Review Timeline and Cost
The FDA’s current performance goal for original PMA applications is a decision within 180 FDA review days for 90% of submissions. When an advisory committee of outside experts needs to weigh in, that window extends to 320 days. Factoring in time the manufacturer spends responding to FDA questions, the combined target for total time to decision is 285 calendar days.
PMA applications carry a user fee that manufacturers must pay when they submit. Small businesses, defined as companies with $100 million or less in annual gross receipts, pay 50% of the standard fee. The exact dollar amounts are updated each fiscal year and published in the Federal Register.
What Happens After Approval
Getting a PMA approval isn’t the finish line.
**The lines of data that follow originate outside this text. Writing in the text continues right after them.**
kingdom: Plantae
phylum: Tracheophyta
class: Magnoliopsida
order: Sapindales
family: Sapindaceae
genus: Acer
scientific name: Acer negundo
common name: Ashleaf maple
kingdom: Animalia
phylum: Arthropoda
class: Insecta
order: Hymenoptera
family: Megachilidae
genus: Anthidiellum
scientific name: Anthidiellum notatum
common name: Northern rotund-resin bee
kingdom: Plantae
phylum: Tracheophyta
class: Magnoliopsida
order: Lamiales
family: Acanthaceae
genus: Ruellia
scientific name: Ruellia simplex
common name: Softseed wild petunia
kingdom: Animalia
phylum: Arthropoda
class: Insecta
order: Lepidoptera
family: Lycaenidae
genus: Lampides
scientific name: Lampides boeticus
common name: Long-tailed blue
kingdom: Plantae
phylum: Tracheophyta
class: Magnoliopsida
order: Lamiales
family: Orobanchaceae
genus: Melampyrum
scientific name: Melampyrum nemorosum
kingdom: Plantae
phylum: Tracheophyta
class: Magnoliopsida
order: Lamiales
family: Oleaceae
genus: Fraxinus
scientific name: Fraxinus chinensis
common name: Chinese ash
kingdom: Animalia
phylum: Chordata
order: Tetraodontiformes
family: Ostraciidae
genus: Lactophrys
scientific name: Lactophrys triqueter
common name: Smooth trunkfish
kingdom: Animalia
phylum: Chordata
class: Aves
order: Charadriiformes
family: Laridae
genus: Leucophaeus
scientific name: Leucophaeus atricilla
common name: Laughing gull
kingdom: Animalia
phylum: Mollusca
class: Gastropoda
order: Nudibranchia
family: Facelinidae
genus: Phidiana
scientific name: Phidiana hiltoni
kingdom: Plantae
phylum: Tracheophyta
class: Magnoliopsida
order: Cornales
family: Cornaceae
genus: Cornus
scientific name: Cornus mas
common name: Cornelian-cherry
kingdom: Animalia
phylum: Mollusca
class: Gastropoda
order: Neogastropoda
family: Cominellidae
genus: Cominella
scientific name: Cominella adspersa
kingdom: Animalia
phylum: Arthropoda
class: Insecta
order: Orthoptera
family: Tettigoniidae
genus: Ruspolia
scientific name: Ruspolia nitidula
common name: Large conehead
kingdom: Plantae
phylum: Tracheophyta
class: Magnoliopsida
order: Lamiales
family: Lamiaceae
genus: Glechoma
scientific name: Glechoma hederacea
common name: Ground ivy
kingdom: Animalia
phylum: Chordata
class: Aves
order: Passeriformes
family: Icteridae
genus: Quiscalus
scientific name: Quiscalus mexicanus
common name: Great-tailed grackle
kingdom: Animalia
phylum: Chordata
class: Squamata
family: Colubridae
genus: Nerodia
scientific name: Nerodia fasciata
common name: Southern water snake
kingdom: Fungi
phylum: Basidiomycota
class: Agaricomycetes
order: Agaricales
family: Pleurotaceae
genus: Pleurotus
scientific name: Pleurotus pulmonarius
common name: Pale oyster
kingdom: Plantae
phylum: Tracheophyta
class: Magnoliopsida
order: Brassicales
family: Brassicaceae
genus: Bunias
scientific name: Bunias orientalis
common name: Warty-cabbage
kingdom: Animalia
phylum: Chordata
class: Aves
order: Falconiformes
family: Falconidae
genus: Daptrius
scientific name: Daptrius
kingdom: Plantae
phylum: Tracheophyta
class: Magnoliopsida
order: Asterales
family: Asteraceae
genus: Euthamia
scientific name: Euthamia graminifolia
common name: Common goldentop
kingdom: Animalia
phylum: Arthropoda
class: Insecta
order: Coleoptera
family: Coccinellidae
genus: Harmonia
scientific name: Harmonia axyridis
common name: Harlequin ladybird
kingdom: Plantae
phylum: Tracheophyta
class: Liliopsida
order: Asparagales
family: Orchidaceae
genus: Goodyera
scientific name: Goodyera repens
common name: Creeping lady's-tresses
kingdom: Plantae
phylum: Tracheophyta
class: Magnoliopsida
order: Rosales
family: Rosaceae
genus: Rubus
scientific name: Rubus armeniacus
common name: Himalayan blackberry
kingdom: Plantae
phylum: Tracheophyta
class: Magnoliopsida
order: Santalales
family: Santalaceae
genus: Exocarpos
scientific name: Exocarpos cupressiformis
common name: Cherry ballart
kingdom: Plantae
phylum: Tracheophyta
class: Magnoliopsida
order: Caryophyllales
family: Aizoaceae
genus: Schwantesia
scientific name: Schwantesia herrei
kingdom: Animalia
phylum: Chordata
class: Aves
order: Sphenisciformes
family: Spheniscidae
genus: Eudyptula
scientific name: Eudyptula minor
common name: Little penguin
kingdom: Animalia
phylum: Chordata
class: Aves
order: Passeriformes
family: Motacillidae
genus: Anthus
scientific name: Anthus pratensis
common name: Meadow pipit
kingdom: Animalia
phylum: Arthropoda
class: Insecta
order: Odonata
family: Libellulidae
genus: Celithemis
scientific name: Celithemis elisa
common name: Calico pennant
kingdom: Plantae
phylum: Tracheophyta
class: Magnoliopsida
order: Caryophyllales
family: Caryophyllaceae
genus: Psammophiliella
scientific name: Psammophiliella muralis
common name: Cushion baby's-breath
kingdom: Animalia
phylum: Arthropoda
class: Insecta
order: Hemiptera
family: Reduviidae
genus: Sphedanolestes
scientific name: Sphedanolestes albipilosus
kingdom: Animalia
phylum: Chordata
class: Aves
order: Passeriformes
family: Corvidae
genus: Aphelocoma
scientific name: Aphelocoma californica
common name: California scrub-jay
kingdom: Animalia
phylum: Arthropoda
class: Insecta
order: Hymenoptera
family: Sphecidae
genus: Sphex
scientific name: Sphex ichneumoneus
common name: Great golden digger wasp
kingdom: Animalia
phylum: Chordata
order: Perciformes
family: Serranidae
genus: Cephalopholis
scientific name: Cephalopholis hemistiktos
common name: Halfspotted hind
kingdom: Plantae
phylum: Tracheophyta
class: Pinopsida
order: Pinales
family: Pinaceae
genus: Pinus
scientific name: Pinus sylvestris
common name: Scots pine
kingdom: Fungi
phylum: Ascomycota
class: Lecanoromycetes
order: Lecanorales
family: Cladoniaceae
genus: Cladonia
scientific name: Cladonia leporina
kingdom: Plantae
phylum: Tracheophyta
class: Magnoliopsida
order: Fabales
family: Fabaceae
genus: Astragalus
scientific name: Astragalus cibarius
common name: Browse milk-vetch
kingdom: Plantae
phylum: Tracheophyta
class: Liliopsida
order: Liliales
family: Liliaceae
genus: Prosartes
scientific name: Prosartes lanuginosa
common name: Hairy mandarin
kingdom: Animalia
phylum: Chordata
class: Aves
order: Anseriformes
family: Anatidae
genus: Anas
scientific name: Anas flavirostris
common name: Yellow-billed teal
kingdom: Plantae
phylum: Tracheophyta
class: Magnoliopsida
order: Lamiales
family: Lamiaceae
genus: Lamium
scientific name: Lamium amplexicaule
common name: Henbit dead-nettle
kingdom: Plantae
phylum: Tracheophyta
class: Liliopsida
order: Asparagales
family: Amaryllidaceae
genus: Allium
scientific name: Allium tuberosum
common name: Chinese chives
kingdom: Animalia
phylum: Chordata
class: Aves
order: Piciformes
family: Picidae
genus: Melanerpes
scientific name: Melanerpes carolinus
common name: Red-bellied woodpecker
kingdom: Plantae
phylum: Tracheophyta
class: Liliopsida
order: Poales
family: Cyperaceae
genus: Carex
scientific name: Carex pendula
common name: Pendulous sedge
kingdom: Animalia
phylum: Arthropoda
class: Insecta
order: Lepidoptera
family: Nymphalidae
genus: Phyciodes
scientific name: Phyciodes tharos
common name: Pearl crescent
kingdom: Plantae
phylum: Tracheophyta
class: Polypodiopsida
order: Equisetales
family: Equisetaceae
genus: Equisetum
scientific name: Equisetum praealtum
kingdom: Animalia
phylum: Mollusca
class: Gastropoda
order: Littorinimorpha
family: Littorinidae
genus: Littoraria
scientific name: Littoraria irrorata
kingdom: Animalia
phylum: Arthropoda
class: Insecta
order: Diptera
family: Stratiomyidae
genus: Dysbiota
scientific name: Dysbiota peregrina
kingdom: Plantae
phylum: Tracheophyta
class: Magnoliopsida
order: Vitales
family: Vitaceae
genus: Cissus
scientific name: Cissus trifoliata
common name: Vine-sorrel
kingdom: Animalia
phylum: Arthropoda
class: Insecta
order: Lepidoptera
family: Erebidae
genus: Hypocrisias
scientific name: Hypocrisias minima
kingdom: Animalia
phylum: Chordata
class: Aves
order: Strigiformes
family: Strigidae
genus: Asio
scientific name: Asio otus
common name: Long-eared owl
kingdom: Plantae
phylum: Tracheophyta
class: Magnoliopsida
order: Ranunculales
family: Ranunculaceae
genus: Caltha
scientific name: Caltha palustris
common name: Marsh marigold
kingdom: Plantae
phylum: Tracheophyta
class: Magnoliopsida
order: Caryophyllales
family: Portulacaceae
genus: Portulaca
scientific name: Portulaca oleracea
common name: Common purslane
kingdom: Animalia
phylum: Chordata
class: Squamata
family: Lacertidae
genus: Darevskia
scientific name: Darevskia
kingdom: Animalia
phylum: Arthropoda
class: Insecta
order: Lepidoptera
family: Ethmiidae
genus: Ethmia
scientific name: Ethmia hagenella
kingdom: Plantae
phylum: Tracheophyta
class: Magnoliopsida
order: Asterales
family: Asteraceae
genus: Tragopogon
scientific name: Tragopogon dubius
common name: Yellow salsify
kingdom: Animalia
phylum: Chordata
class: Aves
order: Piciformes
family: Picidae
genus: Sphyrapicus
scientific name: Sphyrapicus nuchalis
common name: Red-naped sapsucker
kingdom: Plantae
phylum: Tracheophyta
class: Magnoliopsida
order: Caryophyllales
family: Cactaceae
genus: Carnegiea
The FDA can impose postapproval requirements, including ongoing studies to monitor the device’s long-term safety and reliability. Manufacturers must file annual reports that detail any changes made to the device and summarize new clinical or nonclinical data collected over the previous year.
Manufacturers are also required to report any deaths or serious injuries their device may have caused or contributed to. They must maintain files on adverse events and can be ordered to conduct formal postmarket surveillance studies if the FDA determines that a device failure could have serious health consequences. Continued approval hinges on meeting these obligations.
PMA as Progressive Muscular Atrophy
In neurology, PMA stands for Progressive Muscular Atrophy, a rare motor neuron disease that strikes adults. It belongs to the same family of conditions as ALS (amyotrophic lateral sclerosis) but has a distinct pattern. Where ALS affects both upper and lower motor neurons, PMA primarily damages the lower motor neurons, the nerve cells that directly control muscle movement.
The disease typically starts in the hands, which accounts for nearly half of all cases. Less commonly, it begins in the lower limbs, shoulder area, or muscles involved in speech and swallowing. Early signs include muscle wasting and weakness in one area that gradually spreads to neighboring regions. Fasciculations, the small involuntary muscle twitches visible under the skin, are a hallmark finding. Cramps are common, and reflexes in weakened limbs tend to be reduced or absent. Importantly, there are no sensory symptoms: numbness, tingling, and pain are not part of the picture.
About 15% of people diagnosed with a sporadic motor neuron disease present with this pure lower motor neuron pattern. Over time, however, the boundaries between PMA and ALS can blur. Roughly 20% to 30% of people initially diagnosed with PMA develop upper motor neuron signs within 5 to 10 years, and some research suggests that figure may climb as high as 70% over a longer follow-up. This overlap is why neurologists consider PMA a variant of ALS rather than a completely separate disease, though its rate of progression and prognosis can differ.